Asia-Pacific's medtech sector is projected to reach $132b by 2030, due to ageing populations, rising chronic disease burden, and healthcare workforce shortages.
The report, Building Global Champions: The Asia-Pacific Region's Next Medtech Wave, found that the region is shifting from a manufacturing base to a genuine innovation source.
Kevin Chang, head of Bain's Healthcare & Life Sciences practice in Greater China, said the region's role was long defined by manufacturing, adaptation and execution, but is now entering a different phase — one where it generates innovation rather than just absorbing it.
Despite this shift, few companies in the region have scaled globally, which Bain traced to five structural gaps holding them back.
On funding, seed and Series A rounds totalled just $2.2b across 124 deals in 2025, whilst only 10% ($2.3b) of Asia-Pacific buyout value went to medtech. Most capital funded already-established platforms rather than companies moving from innovation to commercial scale.
The region also faces a shortage of regulatory and clinical talent experienced in international trials, global regulatory pathways and quality systems, alongside delayed global patent filings that limit licensing and mergers and acquisitions opportunities.

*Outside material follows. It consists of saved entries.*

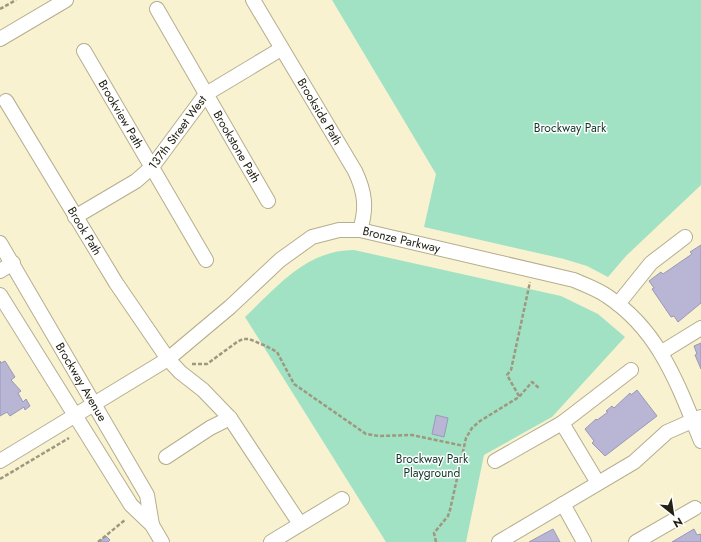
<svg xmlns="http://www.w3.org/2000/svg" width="701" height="542" font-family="Jost,sans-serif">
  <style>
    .green { fill: #a1e2c4 }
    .building { fill: #b8b5d5; stroke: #9b98b7 }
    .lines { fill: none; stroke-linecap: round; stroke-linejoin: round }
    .minor-casing { stroke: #b5ae8e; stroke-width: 16 }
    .path { stroke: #9d987f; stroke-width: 2.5; stroke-dasharray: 4 2; stroke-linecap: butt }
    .minor { stroke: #fff; stroke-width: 14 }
    .labels { text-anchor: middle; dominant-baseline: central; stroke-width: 3; stroke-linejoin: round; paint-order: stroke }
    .street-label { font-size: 12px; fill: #232114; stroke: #fefefe }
    .park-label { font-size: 12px; fill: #0e3728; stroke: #fefefe }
  </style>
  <rect width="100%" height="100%" fill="#f8f2d0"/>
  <!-- green -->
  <path class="green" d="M332,0H701V185L626,256L608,277L587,266L564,259L424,227L436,174Z
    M354,250L561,296L598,314L625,337L552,417L484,455L466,542H386L245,317C277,287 306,250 354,250Z"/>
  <!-- building -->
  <path class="building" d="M701,245V303L678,322L674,316L671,317L652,289L654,288L649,281L661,272L663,274L692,254L690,252Z
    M701,343V369L695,355L697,354L694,346Z
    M0,361L1,363L5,361L15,377L11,380L21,391L18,393L23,402L26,399L30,406L25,410L24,407L10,416L7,412L0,416Z
    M637,390L657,416L605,456L592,443L594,441L585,429L596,419L597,420L608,412L606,411L612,406L614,408L630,393L631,395Z
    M436,415L448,418L444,437L432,434Z
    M553,529L560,542H529Z
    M694,529L697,535L701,534V542H672Z
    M106,536L110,540L108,542H99Z"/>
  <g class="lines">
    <defs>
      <g id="minor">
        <path id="s1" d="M253,0L355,171C365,192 367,208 360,230"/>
        <path id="s2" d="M157,9L268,201"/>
        <path d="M0,39L66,0"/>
        <path id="s3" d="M84,51L206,260"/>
        <path id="s4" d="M6,101L116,283L168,359L180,372L203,390L230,418L300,524"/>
        <path id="s5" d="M75,217L136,181L152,167L206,94L281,49"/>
        <path id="s6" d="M0,243L147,495L152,525"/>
        <path d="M0,271L13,263"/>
        <path d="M0,295L131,505L152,525L162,542"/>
        <path d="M618,304L651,263L685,237"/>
        <path d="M662,352L701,328"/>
        <path d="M562,423L598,483"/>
        <path d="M166,457L210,428L230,418"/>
        <path id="s7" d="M0,461L168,359L230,307L280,260L312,237L339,230H360L574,280C585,285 597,289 607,296C660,331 678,385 701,441"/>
        <path d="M495,461L562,423L631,370"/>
        <path d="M563,504L584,542"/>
        <path d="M271,542L342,499"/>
        <path d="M499,542L634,462L667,432L701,417"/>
        <path d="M636,542L695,508"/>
      </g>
    </defs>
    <!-- minor casing -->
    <use href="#minor" class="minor-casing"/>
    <!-- path -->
    <path class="path" d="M0,9L16,0
      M192,364H207L237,342L243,339H249L266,346L277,352L294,384L366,434L379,436L412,435L464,446
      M519,396L507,375L511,370L530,282
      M0,479L69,438
      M98,542L125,520
      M436,542L434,533L448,516L450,510L466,438L472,428L480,421L519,397L532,382L540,389"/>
    <!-- minor -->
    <use href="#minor" class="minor"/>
  </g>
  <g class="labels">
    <!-- street labels -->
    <g class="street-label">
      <text stroke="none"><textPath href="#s1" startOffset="130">Brookside Path</textPath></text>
      <text stroke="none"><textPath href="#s3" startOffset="73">Brookview Path</textPath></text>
      <text stroke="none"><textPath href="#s5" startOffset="135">137th Street West</textPath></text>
      <text stroke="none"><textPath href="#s2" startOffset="159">Brookstone Path</textPath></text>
      <text stroke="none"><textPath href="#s4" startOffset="152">Brook Path</textPath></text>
      <text stroke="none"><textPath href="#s7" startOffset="477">Bronze Parkway</textPath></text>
      <text stroke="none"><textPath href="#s6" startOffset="161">Brockway Avenue</textPath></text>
    </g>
    <!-- park labels -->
    <g class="park-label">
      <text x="570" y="128">Brockway Park</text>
      <text x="432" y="459">Brockway Park<tspan x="432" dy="14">Playground</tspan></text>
    </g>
  </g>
  <!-- north arrow -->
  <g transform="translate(673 514) rotate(150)" stroke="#fefefe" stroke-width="3" paint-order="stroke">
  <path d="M0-3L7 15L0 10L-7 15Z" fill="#232114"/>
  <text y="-6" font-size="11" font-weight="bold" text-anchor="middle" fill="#232114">N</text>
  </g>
</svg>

Weak commercialisation infrastructure and limited access to key opinion leaders outside home markets compound the problem, as does a lack of health-economic evidence needed to support adoption and revenue after approval.
Regionally, Japan and Australia have led on product development over the past two decades, whilst China and India have moved beyond volume manufacturing. South Korea has emerged as a credible engine for software-driven medtech, and Singapore has built strength in clinical translation and productisation.
Executives from EDBI, J.P. Morgan, A*STAR and Enterprise Singapore framed Singapore as a hub connecting regional innovation to global capital, talent and clinical networks.
Bain concludes that investments made over the next 24 months will determine the region's role in the global medtech landscape, with the potential for Asia-Pacific to become a leading exporter of medical innovation by 2030 if these structural gaps are addressed.